Swiss Alps, Engadin-St. Moritz. Beauty expands with a panoramic view. It is not only because of its landscape that includes high peaks, in one of the European valleys with the highest altitude, over 1,800 m and majestic mountains of up to four thousand. Also for its elegant architecture of patrician houses with facades decorated with sgraffito and harmonious rhythm of windows, protecting habitats where wood reigns.
When it snows, this cold-hot/white-tan polarity becomes more acute in the transition from outside to inside, increasing the experience of intimacy and comfort. We are in the heart of the Alps, in the canton of Grisons, whose uniqueness even reaches its own language: Romansh or Romanesque, the fourth official language of the Swiss Confederation.
The architect Arnd Küchel, with double offices in St. Moritz and Zurich, has returned to his childhood home in Zuoz, a small town 18 km from St. Moritz, to update it. It is a patrician house where he has preserved the tradition of traditional bourgeois villas. The building is part of the protected heritage and was built in 1915 by the architect Nicolaus Hartmann, well known in his time. With almost 500 m2, the house underwent an extension in 1940.
“The house – explains Arnd Küchel to Magazine – is historically important for the Engadin Valley because of the architect who designed it, but also because of its high degree of original conservation.” The biggest challenge of the reform, he points out, was first of all respecting the regulations and maintaining protection. And also finding a way for the new interior to fit well with Hartmann’s architecture.
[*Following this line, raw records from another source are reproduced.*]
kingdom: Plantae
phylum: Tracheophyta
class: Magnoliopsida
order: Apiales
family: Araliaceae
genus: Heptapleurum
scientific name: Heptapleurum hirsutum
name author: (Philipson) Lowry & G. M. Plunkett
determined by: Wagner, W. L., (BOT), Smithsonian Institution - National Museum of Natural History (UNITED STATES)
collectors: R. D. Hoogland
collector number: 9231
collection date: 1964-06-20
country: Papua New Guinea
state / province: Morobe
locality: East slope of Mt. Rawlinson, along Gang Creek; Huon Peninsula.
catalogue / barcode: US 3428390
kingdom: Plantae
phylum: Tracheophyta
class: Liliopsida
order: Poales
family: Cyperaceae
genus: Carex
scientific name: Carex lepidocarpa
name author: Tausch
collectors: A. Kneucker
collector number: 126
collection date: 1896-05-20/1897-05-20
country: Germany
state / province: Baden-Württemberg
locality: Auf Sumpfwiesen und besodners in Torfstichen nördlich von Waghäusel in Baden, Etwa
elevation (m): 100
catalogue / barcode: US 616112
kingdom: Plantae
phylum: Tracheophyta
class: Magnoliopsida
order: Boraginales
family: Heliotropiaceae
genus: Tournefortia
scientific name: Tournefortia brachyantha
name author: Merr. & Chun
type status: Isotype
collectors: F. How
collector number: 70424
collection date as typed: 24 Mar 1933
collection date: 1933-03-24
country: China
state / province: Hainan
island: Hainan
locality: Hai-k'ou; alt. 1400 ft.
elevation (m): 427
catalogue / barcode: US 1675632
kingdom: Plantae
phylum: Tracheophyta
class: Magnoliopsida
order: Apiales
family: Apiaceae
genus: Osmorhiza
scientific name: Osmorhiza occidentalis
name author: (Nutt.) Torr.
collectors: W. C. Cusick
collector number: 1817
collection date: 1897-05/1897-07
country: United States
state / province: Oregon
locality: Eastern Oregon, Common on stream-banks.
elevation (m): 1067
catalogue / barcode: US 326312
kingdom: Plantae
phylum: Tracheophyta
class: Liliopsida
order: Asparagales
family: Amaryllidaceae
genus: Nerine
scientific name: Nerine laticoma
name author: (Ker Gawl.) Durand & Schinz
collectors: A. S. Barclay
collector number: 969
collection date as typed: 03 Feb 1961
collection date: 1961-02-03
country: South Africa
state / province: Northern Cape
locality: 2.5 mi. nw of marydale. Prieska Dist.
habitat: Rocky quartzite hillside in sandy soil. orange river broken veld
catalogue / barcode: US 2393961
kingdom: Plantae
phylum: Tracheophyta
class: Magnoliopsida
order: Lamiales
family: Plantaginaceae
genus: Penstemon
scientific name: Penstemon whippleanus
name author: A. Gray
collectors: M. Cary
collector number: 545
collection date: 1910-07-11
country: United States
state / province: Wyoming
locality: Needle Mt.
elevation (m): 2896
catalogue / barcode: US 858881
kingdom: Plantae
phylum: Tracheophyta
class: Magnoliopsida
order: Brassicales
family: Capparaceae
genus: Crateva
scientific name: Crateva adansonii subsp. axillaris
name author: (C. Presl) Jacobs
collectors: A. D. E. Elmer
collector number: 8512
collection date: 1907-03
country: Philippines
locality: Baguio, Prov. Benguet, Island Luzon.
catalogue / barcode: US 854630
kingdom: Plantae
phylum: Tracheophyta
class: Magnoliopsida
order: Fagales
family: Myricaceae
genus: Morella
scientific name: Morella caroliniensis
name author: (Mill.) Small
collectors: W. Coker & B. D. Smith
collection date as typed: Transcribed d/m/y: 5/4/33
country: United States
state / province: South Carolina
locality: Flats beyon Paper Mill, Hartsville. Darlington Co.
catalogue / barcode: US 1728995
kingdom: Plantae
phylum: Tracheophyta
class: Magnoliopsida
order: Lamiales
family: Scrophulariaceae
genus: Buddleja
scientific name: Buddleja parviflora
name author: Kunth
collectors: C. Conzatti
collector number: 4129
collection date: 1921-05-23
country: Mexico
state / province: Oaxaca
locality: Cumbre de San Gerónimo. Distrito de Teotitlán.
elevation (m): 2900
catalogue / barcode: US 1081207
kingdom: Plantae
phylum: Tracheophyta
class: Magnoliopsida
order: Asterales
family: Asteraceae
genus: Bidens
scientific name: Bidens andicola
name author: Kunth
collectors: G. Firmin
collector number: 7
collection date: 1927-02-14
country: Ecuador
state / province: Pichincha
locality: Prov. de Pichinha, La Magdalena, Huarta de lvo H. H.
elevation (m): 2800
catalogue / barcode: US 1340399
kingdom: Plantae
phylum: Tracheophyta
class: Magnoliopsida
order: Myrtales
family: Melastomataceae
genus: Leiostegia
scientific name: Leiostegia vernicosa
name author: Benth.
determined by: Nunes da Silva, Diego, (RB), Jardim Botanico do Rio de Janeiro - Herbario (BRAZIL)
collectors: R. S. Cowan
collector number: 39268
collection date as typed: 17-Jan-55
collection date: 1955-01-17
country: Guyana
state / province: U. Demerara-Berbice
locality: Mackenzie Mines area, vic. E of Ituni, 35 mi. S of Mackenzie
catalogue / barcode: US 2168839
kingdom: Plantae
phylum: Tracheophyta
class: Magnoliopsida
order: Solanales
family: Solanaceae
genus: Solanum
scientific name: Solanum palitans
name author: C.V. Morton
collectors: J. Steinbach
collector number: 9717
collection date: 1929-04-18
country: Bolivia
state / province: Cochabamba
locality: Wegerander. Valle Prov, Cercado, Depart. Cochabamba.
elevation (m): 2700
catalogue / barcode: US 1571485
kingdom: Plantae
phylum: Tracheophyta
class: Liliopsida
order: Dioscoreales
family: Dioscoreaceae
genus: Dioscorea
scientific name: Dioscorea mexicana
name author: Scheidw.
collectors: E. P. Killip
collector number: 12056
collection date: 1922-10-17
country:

The room that holds the greatest vividness in the emotional memory of his childhood is the dining room, where the family met and had long conversations and dinners. “My family traveled often, so it was rare to get together. That’s why the best memories come from this integrity of being together,” says Küchel.
The pine wood, original from the time, was then and continues to be the envelope that covers almost everything inside the house. To its restful rusticity, Küchel wanted to breathe a new contemporary vital pulse, to add color, more light and lightness, to reduce its weight.
The renovation has included restoring in detail the wooden elements: carpentry, walls, coffered ceilings, moldings and carvings. The pine was sanded with great care. The architect emphasizes that the new lighting concept gives it a completely renewed appearance. The wooden moldings at the top of the walls are underlined with hidden LED strips, generating indirect ambient light and extra luminosity as a current resource.
The new furnishing highlights the beauty of the historical atmosphere. The deep-touch textiles stand out, with velvet seats in intense green and blue tones, or striking snow-white upholstery. Passionate about design, Küchel has introduced furniture by contemporary authors such as Antonio Citterio, but also unique creations from the early 20th century by Charlotte Perriand. Or luminaires by Serge Mouille, with his iconic Spider wall sconces, with long metal arms from the 1960s.
They coexist with charming period corners, such as the gallery with leaded stained glass windows and a bench protected by pronounced wooden volutes. “It was a religious corner, to sit alone and immerse yourself in your thoughts and prayers,” the architect clarifies. Although it was also used as a viewpoint towards the center of the town. The house holds other small surprises: the tea house is a construction just on the other side of the large terrace, with an original roof from 1915 and a decorative painting executed directly on the wall by a Japanese artist.
In the renewed vitality of the house, the introduction of color is a significant asset and includes pieces such as the collection of Italian ceramics from the second half of the 20th century, paintings or the sheep sculpture acquired in a Parisian gallery, configuring a very personal interior.
His childhood home today also houses some designs created by Küchel himself. With the tables and stools from the Sella collection he takes up the traditional system of direct assembly of legs and produces them by hand in St. Moritz.